Duke is aware of the reports cited, and Ginsburg said they are inconclusive. Ginsburg responded that the GTAC was continuing to work on its methodology and that it would be using the warfarin case to develop additional data. For every thousand warfarin prescriptions that have been written since the FDA approved the inclusion of the test in the warfarin label, there have been only a handful of tests by the clinicians at Duke. He noted that there are several ongoing, prospective clinical trials that will hopefully establish more definitive evidence as to whether these tests should be done. The warfarin example should be viewed as a test case for how to develop a system to integrate genetic testing information and decision making into physician ordering. It is not necessarily focused on whether this test, in particular, would have an impact or not. The goal is to begin to understand the practice environment better so that issues can be addressed more directly when there are tests and other technologies ready for implementation that are going to have potentially more definitive impact on outcomes.

A participant asked how difficult it would be to export the Duke model to less academically focused institutions, particularly those overseas where many clinical trials are conducted.

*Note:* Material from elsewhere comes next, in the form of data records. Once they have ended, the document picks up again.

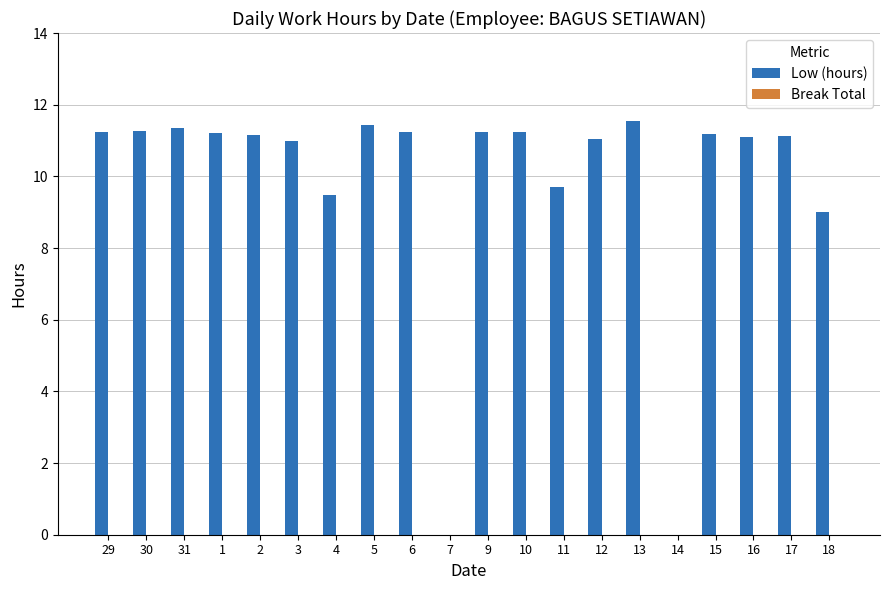

What is the sum of the values at 31 and 18?

20.4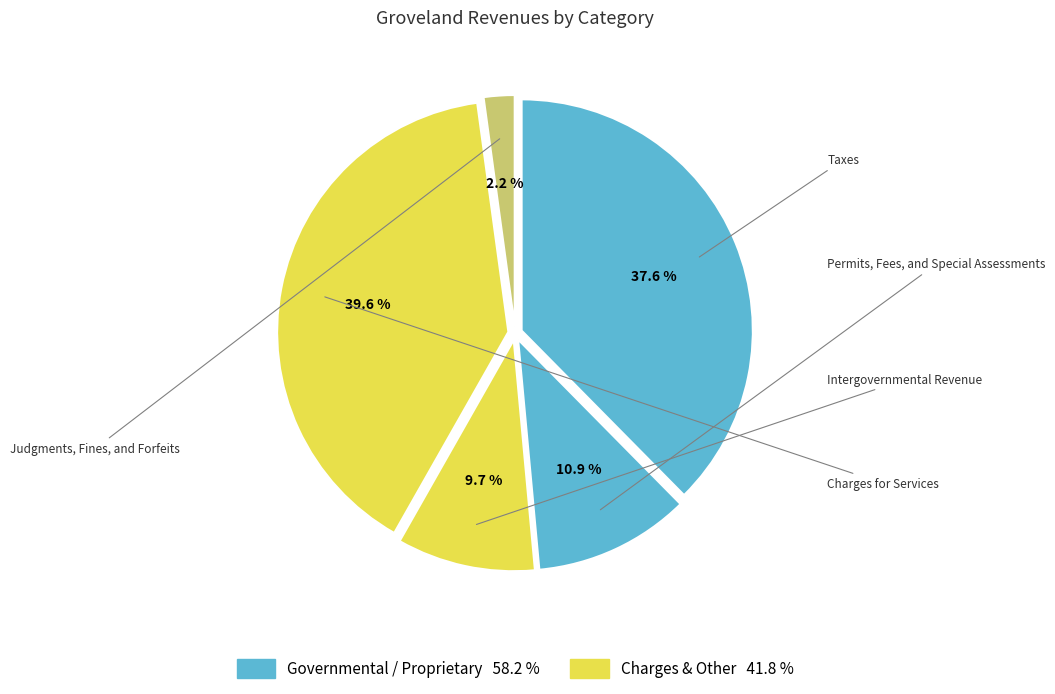

Is there any slice that represents more than half of the pie?

No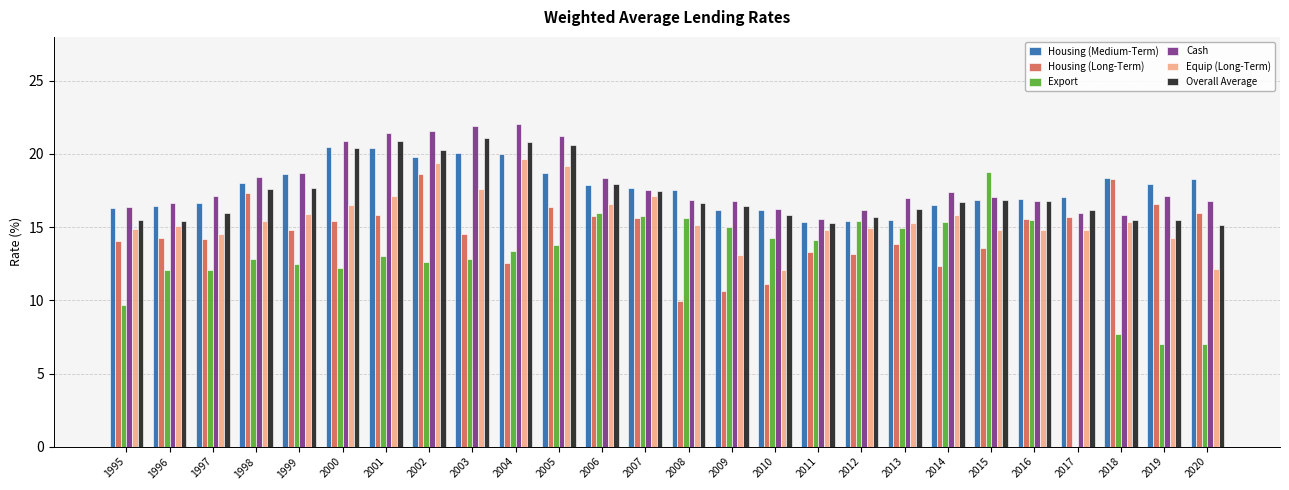

What is the highest value of the Equip (Long-Term) series?

19.6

Ginsburg responded that conducting genome-guided trials at just one site, Duke, has been a significant challenge. Yet Duke has overcome many of the hurdles and is developing the standards that would facilitate expansion of genome-guided clinical trials to other sites. The goal is certainly to establish an exportable model to a variety of settings (both academic and private practices) and to establish a network of private practices across the southeast and then nationally that would accelerate completion of the studies.

Footnotes

1

ACCE is discussed by Teutsch in Chapter 2.